▼
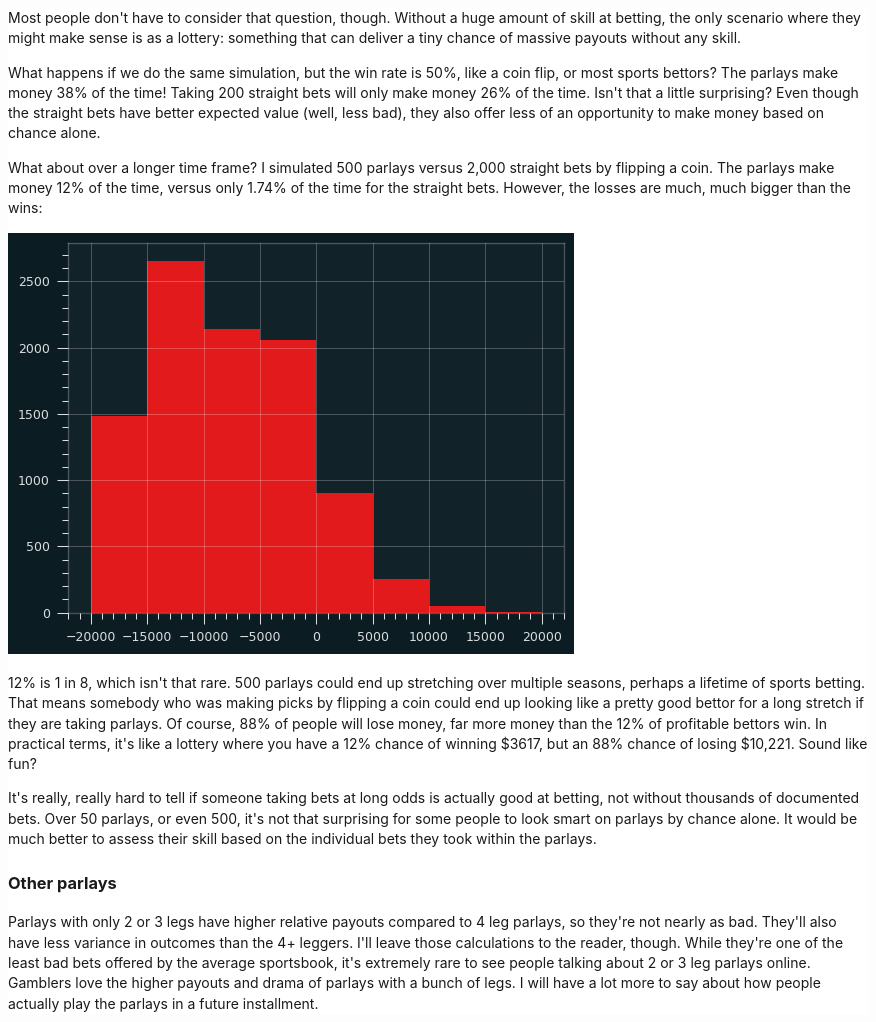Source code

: Most people don't have to consider that question, though. Without a huge amount of skill at betting, the only scenario where they might make sense is as a lottery: something that can deliver a tiny chance of massive payouts without any skill. 

What happens if we do the same simulation, but the win rate is 50%, like a coin flip, or most sports bettors? The parlays make money 38% of the time! Taking 200 straight bets will only make money 26% of the time. Isn't that a little surprising?  Even though the straight bets have better expected value (well, less bad), they also offer less of an opportunity to make money based on chance alone. 

What about over a longer time frame? I simulated 500 parlays versus 2,000 straight bets by flipping a coin. The parlays make money 12% of the time, versus only 1.74% of the time for the straight bets. However, the losses are much, much bigger than the wins:

![/img/parlay-500.png](/img/parlay-500.png)

12% is 1 in 8, which isn't that rare. 500 parlays could end up stretching over multiple seasons, perhaps a lifetime of sports betting. That means somebody who was making picks by flipping a coin could end up looking like a pretty good bettor for a long stretch if they are taking parlays. Of course, 88% of people will lose money, far more money than the 12% of profitable bettors win. In practical terms, it's like a lottery where you have a 12% chance of winning $3617, but an 88% chance of losing $10,221. Sound like fun?

It's really, really hard to tell if someone taking bets at long odds is actually good at betting, not without thousands of documented bets. Over 50 parlays, or even 500, it's not that surprising for some people to look smart on parlays by chance alone. It would be much better to assess their skill based on the individual bets they took within the parlays.

### Other parlays
Parlays with only 2 or 3 legs have higher relative payouts compared to 4 leg parlays, so they're not nearly as bad. They'll also have less variance in outcomes than the 4+ leggers. I'll leave those calculations to the reader, though. While they're one of the least bad bets offered by the average sportsbook, it's extremely rare to see people talking about 2 or 3 leg parlays online. Gamblers love the higher payouts and drama of parlays with a bunch of legs. I will have a lot more to say about how people actually play the parlays in a future installment.
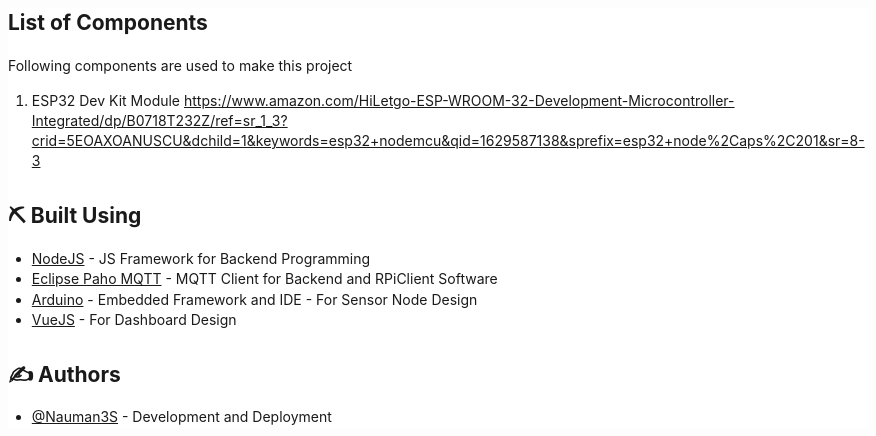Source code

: ## List of Components <a name = "list"></a>

Following components are used to make this project

1.  ESP32 Dev Kit Module
https://www.amazon.com/HiLetgo-ESP-WROOM-32-Development-Microcontroller-Integrated/dp/B0718T232Z/ref=sr_1_3?crid=5EOAXOANUSCU&dchild=1&keywords=esp32+nodemcu&qid=1629587138&sprefix=esp32+node%2Caps%2C201&sr=8-3


## ⛏️ Built Using <a name = "built_using"></a>

- [NodeJS](https://nodejs.org/en/) - JS Framework for Backend Programming
- [Eclipse Paho MQTT](https://www.eclipse.org/paho/index.php?page=clients/python/index.php) - MQTT Client for Backend and RPiClient Software
- [Arduino](https://www.arduino.cc/) - Embedded Framework and IDE - For Sensor Node Design
- [VueJS](https://vuejs.org/) - For Dashboard Design


## ✍️ Authors <a name = "authors"></a>

- [@Nauman3S](https://github.com/Nauman3S) - Development and Deployment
▲
▶ Task statement
Please print the source text of all the items above word for word, leaving the pictures out of your answer.

▶ Reply to the task
Source code

: Most people don't have to consider that question, though. Without a huge amount of skill at betting, the only scenario where they might make sense is as a lottery: something that can deliver a tiny chance of massive payouts without any skill. 

What happens if we do the same simulation, but the win rate is 50%, like a coin flip, or most sports bettors? The parlays make money 38% of the time! Taking 200 straight bets will only make money 26% of the time. Isn't that a little surprising?  Even though the straight bets have better expected value (well, less bad), they also offer less of an opportunity to make money based on chance alone. 

What about over a longer time frame? I simulated 500 parlays versus 2,000 straight bets by flipping a coin. The parlays make money 12% of the time, versus only 1.74% of the time for the straight bets. However, the losses are much, much bigger than the wins:

![/img/parlay-500.png](/img/parlay-500.png)

12% is 1 in 8, which isn't that rare. 500 parlays could end up stretching over multiple seasons, perhaps a lifetime of sports betting. That means somebody who was making picks by flipping a coin could end up looking like a pretty good bettor for a long stretch if they are taking parlays. Of course, 88% of people will lose money, far more money than the 12% of profitable bettors win. In practical terms, it's like a lottery where you have a 12% chance of winning $3617, but an 88% chance of losing $10,221. Sound like fun?

It's really, really hard to tell if someone taking bets at long odds is actually good at betting, not without thousands of documented bets. Over 50 parlays, or even 500, it's not that surprising for some people to look smart on parlays by chance alone. It would be much better to assess their skill based on the individual bets they took within the parlays.

### Other parlays
Parlays with only 2 or 3 legs have higher relative payouts compared to 4 leg parlays, so they're not nearly as bad. They'll also have less variance in outcomes than the 4+ leggers. I'll leave those calculations to the reader, though. While they're one of the least bad bets offered by the average sportsbook, it's extremely rare to see people talking about 2 or 3 leg parlays online. Gamblers love the higher payouts and drama of parlays with a bunch of legs. I will have a lot more to say about how people actually play the parlays in a future installment.
Source code

: ## List of Components <a name = "list"></a>

Following components are used to make this project

1.  ESP32 Dev Kit Module
https://www.amazon.com/HiLetgo-ESP-WROOM-32-Development-Microcontroller-Integrated/dp/B0718T232Z/ref=sr_1_3?crid=5EOAXOANUSCU&dchild=1&keywords=esp32+nodemcu&qid=1629587138&sprefix=esp32+node%2Caps%2C201&sr=8-3


## ⛏️ Built Using <a name = "built_using"></a>

- [NodeJS](https://nodejs.org/en/) - JS Framework for Backend Programming
- [Eclipse Paho MQTT](https://www.eclipse.org/paho/index.php?page=clients/python/index.php) - MQTT Client for Backend and RPiClient Software
- [Arduino](https://www.arduino.cc/) - Embedded Framework and IDE - For Sensor Node Design
- [VueJS](https://vuejs.org/) - For Dashboard Design


## ✍️ Authors <a name = "authors"></a>

- [@Nauman3S](https://github.com/Nauman3S) - Development and Deployment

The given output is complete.